▶ **Page excerpt**

=== Section Start ===

Earlier in the day, Pereira had appeared on Sky Sports News to provide an account of his conversations with the club. If you're struggling to recall anything similar — a managerial candidate going on television to say "I am a managerial candidate! My interview went very well! Here is where I see myself in five years!" — then don't worry, the Warm-Up is right there with you.
You could, perhaps, take this as an encouraging sign: Pereira wants the job, and is doing all he can to get it. At a time when Everton's appeal has to be pretty low, that can't hurt. But equally, you might look at a potential manager already on firefighting manoeuvres and conclude that, as with almost everything else coming out of Everton these days, this is a club gone entirely peculiar.

More Wheelbarrows Filled With Cash, Please

It's not easy, spending all the money in the world. For some strange reason the price of everything goes up. So you have to feel for Newcastle as they— no, really— no, no, stop laughing.
Obviously nothing is certain in transfer land, and that goes for the denials as much as the rumours. But Lyon's statement on the future of Bruno Guimaraes—
Olympique Lyonnais categorically deny the false reports spread by a number of outlets stating that there was an agreement between Newcastle and OL for the transfer of Brazilian international midfielder Bruno Guimaraes.
—would seem to suggest that it's not just a question of signing here, here and here. And now, we learn, Jesse Lingard's loan move from Manchester United may be approaching the verge of the point of looking a bit like collapsing. Possibly.
According to reports, Manchester United have been running the numbers, and have realised that if Lingard does for Newcastle what he did for West Ham — that is, score goals — then he might be the difference between relegation and survival. And that, in turn, would represent quite a lot of money. Therefore some of that money should be given to Manchester United. Now. Please. Now.
None of this is particularly unexpected: take the usual January difficulties, multiply by the pandemic, multiply again by rich club inflation, then add on the relegation zone. And we can't imagine anybody at Old Trafford will be too upset if the Saudi Arabia project ends up in the Championship for a bit.

=== Section End ===

(Data records)
=== Section Start ===

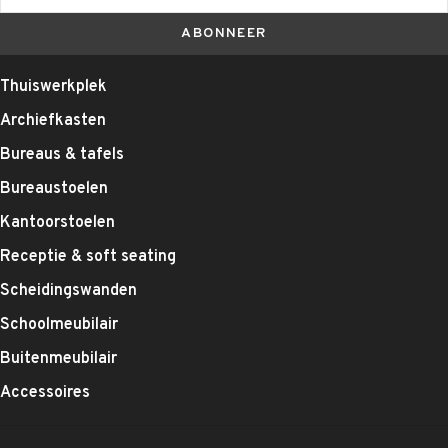
ABONNEER
Thuiswerkplek
Archiefkasten
Bureaus & tafels
Bureaustoelen
Kantoorstoelen
Receptie & soft seating
Scheidingswanden
Schoolmeubilair
Buitenmeubilair
Accessoires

=== Section End ===

▶ **Task item A**
Copy a passage from the football transfer column word for word, beginning at the words "You could, perhaps, take" and ending after the words "no, stop laughing.".
▶ **Task item B**
According to the football transfer column, on which television channel did Pereira give an account of his conversations with the club?

▶ **Exercise output A**
You could, perhaps, take this as an encouraging sign: Pereira wants the job, and is doing all he can to get it. At a time when Everton's appeal has to be pretty low, that can't hurt. But equally, you might look at a potential manager already on firefighting manoeuvres and conclude that, as with almost everything else coming out of Everton these days, this is a club gone entirely peculiar.

More Wheelbarrows Filled With Cash, Please

It's not easy, spending all the money in the world. For some strange reason the price of everything goes up. So you have to feel for Newcastle as they— no, really— no, no, stop laughing.

▶ **Exercise output B**
Sky Sports News